At present, sources of interfering electrical noise in a facility must be detected using a time-consuming trial-and-error approach. It is expensive because resolving such problems is often performed by independent electrical noise consultants contracted on a daily basis. Current techniques for detecting and determining the direction of EM signal sources generally involve the use of large and unwieldy directional antennas having diameters of many meters or the use of antenna arrays. In practice, the large size of a directional antenna renders impractical obtaining the source direction from very low-frequency signals (hertz to kilohertz range) such as the electrical noise harmonics that commonly emanate from the power supplies of electronic systems.

In addition, common antennas and receivers for detecting EM signals are usually designed only to capture the electric-field component of the signal. Since electromagnetic waves are characterized by both electric and magnetic field potentially significant information is lost.
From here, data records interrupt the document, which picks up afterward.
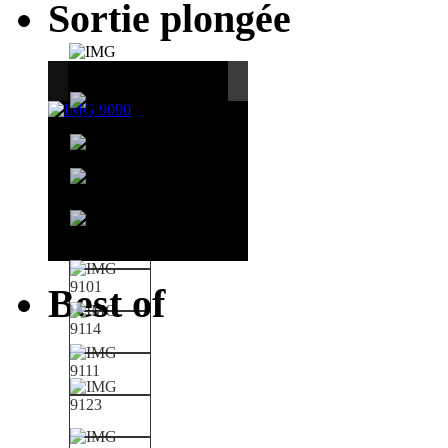
Sortie plongée
Best of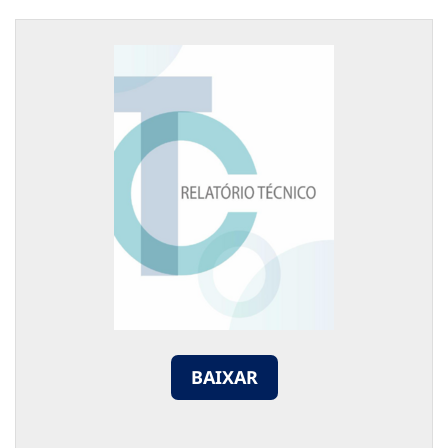
BAIXAR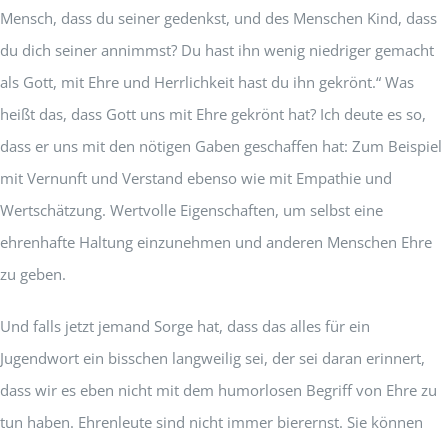
Mensch, dass du seiner gedenkst, und des Menschen Kind, dass
du dich seiner annimmst? Du hast ihn wenig niedriger gemacht
als Gott, mit Ehre und Herrlichkeit hast du ihn gekrönt.“ Was
heißt das, dass Gott uns mit Ehre gekrönt hat? Ich deute es so,
dass er uns mit den nötigen Gaben geschaffen hat: Zum Beispiel
mit Vernunft und Verstand ebenso wie mit Empathie und
Wertschätzung. Wertvolle Eigenschaften, um selbst eine
ehrenhafte Haltung einzunehmen und anderen Menschen Ehre
zu geben.
Und falls jetzt jemand Sorge hat, dass das alles für ein
Jugendwort ein bisschen langweilig sei, der sei daran erinnert,
dass wir es eben nicht mit dem humorlosen Begriff von Ehre zu
tun haben. Ehrenleute sind nicht immer bierernst. Sie können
The LLNL approach uses both the electric and magnetic components of an electromagnetic wave, which provides information about the direction of wave emanation as well as the flux of energy in the wave. This new, potentially portable technology is intended to identify and locate low-frequency electromagnetic noise sources in order to take off-line or quickly isolate and repair the interfering electrical/electronic equipment operating in buildings, factories and large commercial facilities. The technology will also have application relating to locating general EM signal sources having frequencies falling within the operational bandwidth of the receiver.
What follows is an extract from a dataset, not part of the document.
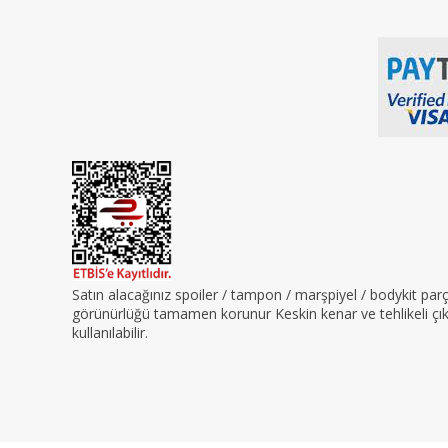
Satın alacağınız spoiler / tampon / marşpiyel / bodykit pa
görünürlüğü tamamen korunur Keskin kenar ve tehlikeli çıkın
kullanılabilir.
  • Directionality can be readily determined
  • Potentially highly portable
  • Diagnostic tool rather than trial and error method
  • Locate lower frequency (e.g., power-line frequency and associated harmonics) electrical interference noise sources in complex electrical/electronic environments.
  • Locate non-noise sources that have frequency components falling within the operational bandwidth of the receiver.
Potential Applications

Electrical noise detection and elimination as well as non-noise signal location has commercial, law enforcement and military applications

Specifically, the features and benefits to the applications are listed below.

The ability to measure both the electric and magnetic field of an electromagnetic wave does not require the antenna size to be comparable to the wavelength of the signal being acquired and makes possible low frequency noise directionality applications and portability.

The technique allows the separation and identification of different frequency sources through signal analysis so that the direction of signals that even overlap in frequency can be isolated from each other.

The antennas are omni-directional allowing:

  • All signals in a given frequency range to be captured
  • Intermittent noise or signals of interest are not missed as is the case when using directional antennas pointed in the wrong direction.
  • Moving sources can be tracked without re-orienting the receiver.

Directionality can be obtained entirely through the analysis of acquired signal and not by a hands-on re-orienting of an antenna during signal acquisition. This allows signal direction to be obtained either in real time or by post-processing of saved digital signal data and the passive acquisition of data in remote environments without human involvement.

Development Status

Initial field testing has identified noise signals from a power generator and load providing directional information about the noise source. These tests have made apparent the advantages of measuring both the electric and magnetic fields of a signal. Further development is needed to scale down the electric- and magnetic-field antennas, the receiver and the processing hardware to a convenient level of portability (e.g., handheld).

The analysis technique has been developed through subsequent detailed computer simulations of noise and signal sources, but is still in development and can benefit from signal processing and optimization development.

The method and apparatus described is described in US Patent 7,440,858.